Problem. Your copy should hold the lines below from the first through the one that contains "Fig 1. PDF of", each retyped exactly, and no pictures.

Stored data.
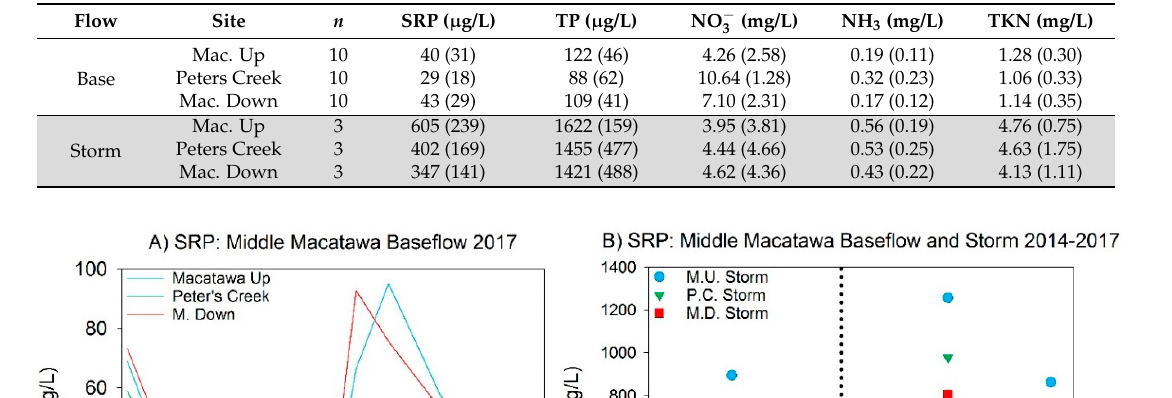
Table 3. Mean (1 SD) values for phosphorus (TP and SRP) and nitrogen (nitrate (NO 3 − ), ammonia (NH 3 ), and total Kjeldahl nitrogen (TKN)) at the Middle Macatawa wetland restoration site from Dec. 2016–Nov. 2017. Storm flow data shown in gray shade.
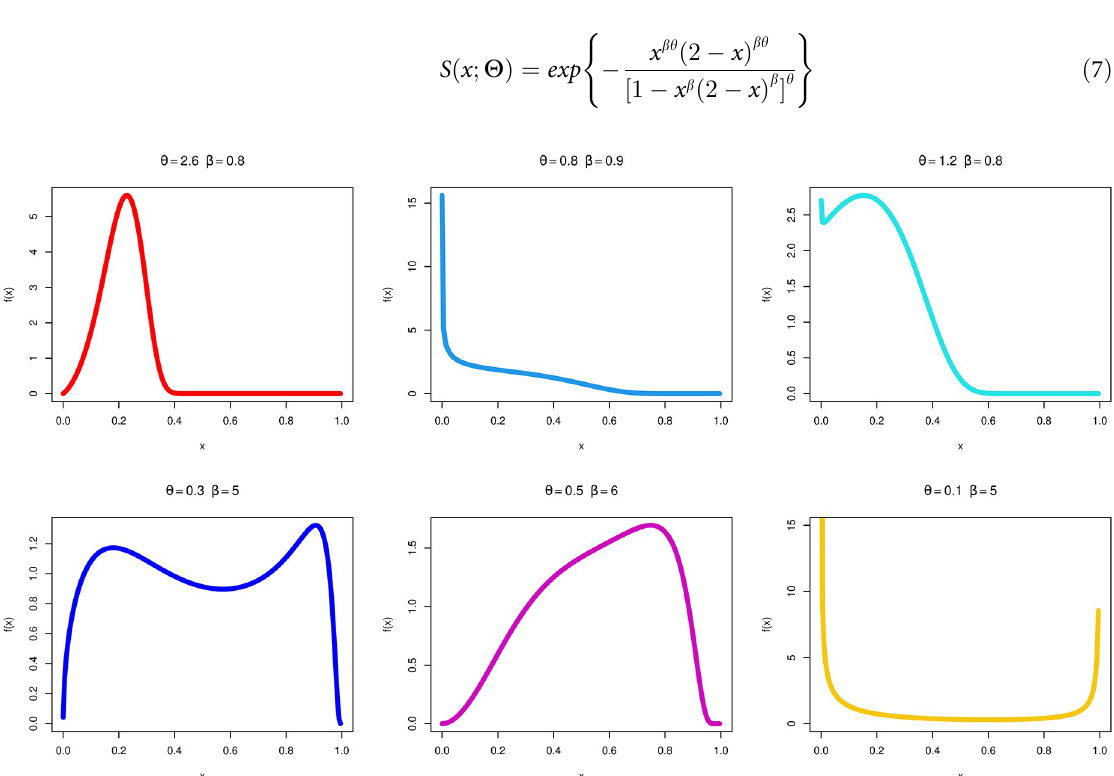
Fig 1. PDF of the MKTL distribution for certain parameter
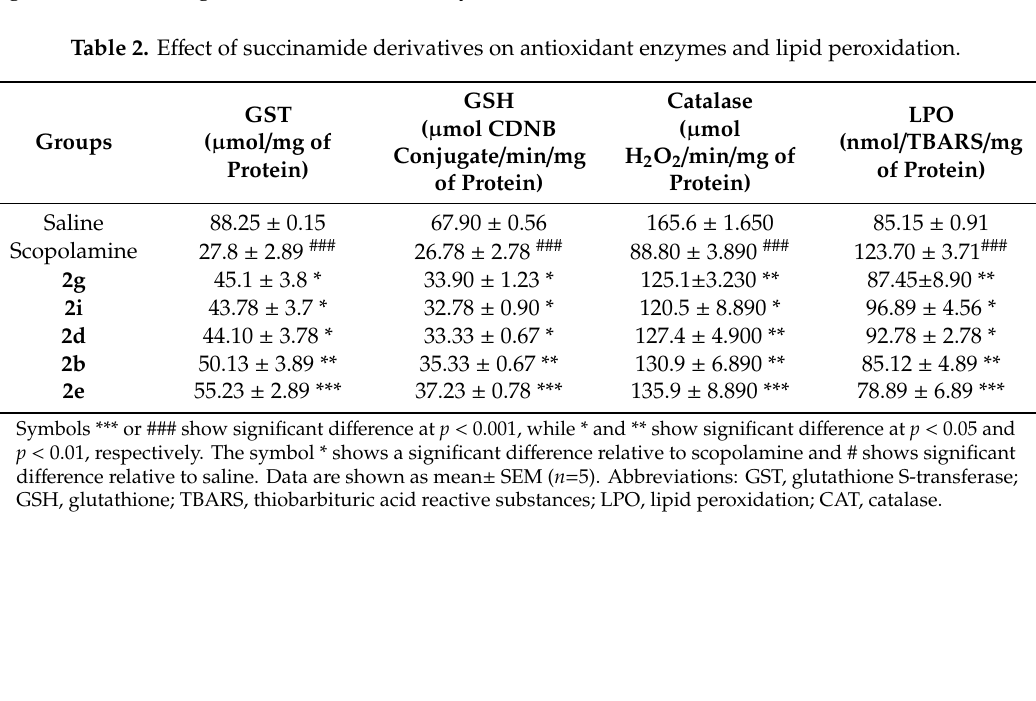
Table 2. E ff ect of succinamide derivatives on antioxidant enzymes and lipid peroxidation. Table 2. Effect of succinamide derivatives on antioxidant enzymes and lipid peroxidation. GSH GST Groups Groups (µmol/mg of Protein) Saline Scopolamine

Answer box.
Table 3. Mean (1 SD) values for phosphorus (TP and SRP) and nitrogen (nitrate (NO 3 − ), ammonia (NH 3 ), and total Kjeldahl nitrogen (TKN)) at the Middle Macatawa wetland restoration site from Dec. 2016–Nov. 2017. Storm flow data shown in gray shade.
Fig 1. PDF of the MKTL distribution for certain parameter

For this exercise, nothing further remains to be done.